After what seemed like forever, I finally made my way back to the Seattle Center and crossed the finish line.  I checked my bike and picked up my bag and changed into a fresh set of non-sweaty clothes.  Ahhhhh.  The post-race food was awesome - our choice of a burger or a slice of pizza with a Chipotle taco.  I chose the pizza/taco option because, dude, free Chipotle!  It was delicious and totally hit the spot.  I’d called The Boy before picking up my gear, so I could eat and relax while he made his way downtown to pick me up.  It was a bright sunny day so I sat out on the grass and listened to the bands playing until I got the call that said he was parked around the corner waiting for me.

I finished the ride in 3 and a half hours or so - I have no idea because I haven’t gone back to check the bike computer, mostly because I don’t care.  I was just glad to be done with the ride and I didn’t really want to think about it because I felt like I’d pansied out by only doing the 45 mile loop.  Whatever.  It was done, and I didn’t have to get back on the bike again all summer if I didn’t feel like it.  I was mostly just relieved that it was over.

However, in the days since the ride I realized something: I may have felt like I took the easy way out by only riding for 45 miles, but for a lot of people (including a lot of people that I know)?  Riding 45 miles of hills is anything but easy.  It may not have been the challenge I set out to complete, but I still spent over 3 hours on my bike, dragging it up and down the Seattle terrain.  It’s certainly nothing to sneeze at, and I have yet to talk to anyone who was disappointed in the fact that I rode 45 miles instead of 100.  Not everyone can just go out and ride 45 miles on a Sunday, and instead of worrying about the fact that I didn’t do the full 100, I should celebrate and be thankful for the fact that I was able to do 45.

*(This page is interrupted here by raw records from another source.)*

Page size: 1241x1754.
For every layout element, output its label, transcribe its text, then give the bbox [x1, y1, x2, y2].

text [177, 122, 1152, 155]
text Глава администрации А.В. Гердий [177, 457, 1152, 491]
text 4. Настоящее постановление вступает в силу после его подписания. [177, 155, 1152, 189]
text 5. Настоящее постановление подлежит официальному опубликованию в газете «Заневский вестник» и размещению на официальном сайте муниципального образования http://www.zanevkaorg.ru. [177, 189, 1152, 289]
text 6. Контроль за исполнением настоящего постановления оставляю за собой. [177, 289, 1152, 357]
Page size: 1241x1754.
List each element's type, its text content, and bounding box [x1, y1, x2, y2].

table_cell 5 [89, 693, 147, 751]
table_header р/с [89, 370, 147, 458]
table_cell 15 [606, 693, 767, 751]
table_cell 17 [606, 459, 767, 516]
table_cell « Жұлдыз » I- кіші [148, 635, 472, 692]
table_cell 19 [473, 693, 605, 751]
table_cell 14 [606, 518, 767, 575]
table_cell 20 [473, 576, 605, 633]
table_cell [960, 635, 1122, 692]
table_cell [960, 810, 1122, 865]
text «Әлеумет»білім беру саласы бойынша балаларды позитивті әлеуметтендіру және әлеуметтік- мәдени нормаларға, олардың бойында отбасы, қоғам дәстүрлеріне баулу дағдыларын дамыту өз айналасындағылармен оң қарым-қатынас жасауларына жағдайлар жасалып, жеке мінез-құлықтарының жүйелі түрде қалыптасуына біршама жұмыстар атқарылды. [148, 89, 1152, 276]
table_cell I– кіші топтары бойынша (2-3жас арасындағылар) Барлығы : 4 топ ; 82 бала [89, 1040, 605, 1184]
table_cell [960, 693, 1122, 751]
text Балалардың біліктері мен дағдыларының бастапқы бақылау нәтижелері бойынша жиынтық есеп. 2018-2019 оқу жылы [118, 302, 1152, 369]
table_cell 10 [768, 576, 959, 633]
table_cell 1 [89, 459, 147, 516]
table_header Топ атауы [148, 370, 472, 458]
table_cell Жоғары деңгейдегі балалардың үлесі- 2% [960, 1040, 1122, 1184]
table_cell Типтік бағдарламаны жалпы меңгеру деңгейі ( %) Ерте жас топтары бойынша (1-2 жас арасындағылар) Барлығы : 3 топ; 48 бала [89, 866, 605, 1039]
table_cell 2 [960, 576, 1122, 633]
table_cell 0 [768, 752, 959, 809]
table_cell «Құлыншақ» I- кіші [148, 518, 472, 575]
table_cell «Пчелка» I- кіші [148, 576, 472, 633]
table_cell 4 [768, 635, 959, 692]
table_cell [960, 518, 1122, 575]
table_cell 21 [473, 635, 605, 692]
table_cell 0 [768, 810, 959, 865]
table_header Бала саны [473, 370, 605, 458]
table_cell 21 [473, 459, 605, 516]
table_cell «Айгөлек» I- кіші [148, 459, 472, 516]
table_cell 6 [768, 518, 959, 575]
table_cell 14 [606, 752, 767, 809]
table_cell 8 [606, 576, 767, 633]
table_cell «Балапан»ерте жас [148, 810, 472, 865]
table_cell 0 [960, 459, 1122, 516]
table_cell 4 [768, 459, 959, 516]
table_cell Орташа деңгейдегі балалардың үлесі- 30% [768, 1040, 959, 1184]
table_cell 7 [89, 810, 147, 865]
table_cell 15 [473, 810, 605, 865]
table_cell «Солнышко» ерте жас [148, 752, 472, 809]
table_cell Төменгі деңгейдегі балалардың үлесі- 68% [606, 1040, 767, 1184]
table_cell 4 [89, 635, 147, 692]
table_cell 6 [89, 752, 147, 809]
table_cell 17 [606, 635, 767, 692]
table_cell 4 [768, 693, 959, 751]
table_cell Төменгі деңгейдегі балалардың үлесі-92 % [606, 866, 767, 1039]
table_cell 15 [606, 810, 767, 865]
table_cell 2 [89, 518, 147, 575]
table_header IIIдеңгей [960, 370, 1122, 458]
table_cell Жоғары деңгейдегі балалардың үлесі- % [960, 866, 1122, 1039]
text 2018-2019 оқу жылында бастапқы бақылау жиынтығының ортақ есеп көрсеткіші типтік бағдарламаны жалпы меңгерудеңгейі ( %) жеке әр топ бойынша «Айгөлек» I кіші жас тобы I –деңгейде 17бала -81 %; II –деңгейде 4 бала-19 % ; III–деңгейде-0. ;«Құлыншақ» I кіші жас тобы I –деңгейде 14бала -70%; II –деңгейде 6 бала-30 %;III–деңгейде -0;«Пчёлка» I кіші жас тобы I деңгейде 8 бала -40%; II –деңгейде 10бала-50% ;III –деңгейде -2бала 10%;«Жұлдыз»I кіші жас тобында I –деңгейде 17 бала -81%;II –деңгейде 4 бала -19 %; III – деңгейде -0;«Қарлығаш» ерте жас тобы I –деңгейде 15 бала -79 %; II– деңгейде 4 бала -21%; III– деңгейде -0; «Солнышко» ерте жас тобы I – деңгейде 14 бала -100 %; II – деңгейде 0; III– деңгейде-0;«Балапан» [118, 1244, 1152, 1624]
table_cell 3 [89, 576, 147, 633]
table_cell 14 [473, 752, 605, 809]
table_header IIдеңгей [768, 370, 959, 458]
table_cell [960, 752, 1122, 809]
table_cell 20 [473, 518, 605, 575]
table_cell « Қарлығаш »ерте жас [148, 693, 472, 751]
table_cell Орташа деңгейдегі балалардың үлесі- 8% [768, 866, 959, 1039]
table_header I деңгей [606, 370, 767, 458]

It’s a perspective that’s easy to lose when you start doing these kinds of endurance events.  When you’re surrounded by people that eat 100 mile bike rides and 20 mile runs for breakfast, it’s hard to remember that being able to ride 45 miles is an accomplishment.  Being able to ride 45 miles and think nothing of it?  Is definitely something to be proud of.

Something else to be proud of is the way my friends and family came out in force to support my fundraising efforts.  I was required to raise $250.  I figured I’d reach a bit and set a goal of $500.  The final grand total?  Over $1000 donated to the Lance Armstrong Foundation to help support cancer suffers and survivors and research to find a cure.  Awesome work, guys.